::: Task material
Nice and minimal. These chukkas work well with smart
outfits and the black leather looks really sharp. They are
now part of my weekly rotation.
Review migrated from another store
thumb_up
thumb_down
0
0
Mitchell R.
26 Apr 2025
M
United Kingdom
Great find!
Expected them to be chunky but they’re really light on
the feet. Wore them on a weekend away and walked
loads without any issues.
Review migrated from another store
::::::
::: Task material
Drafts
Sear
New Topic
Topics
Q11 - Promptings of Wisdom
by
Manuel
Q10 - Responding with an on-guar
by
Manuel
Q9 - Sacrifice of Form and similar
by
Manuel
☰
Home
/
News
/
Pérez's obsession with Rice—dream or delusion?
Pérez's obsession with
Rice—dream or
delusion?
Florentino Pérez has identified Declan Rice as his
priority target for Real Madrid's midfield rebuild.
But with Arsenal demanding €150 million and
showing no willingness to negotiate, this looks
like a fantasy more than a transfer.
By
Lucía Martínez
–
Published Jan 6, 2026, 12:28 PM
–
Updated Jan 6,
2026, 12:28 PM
::::::
- Work order
In the material above, find the lines that contain "delusion" and show them.

- Finished task
Pérez's obsession with Rice—dream or delusion?
delusion?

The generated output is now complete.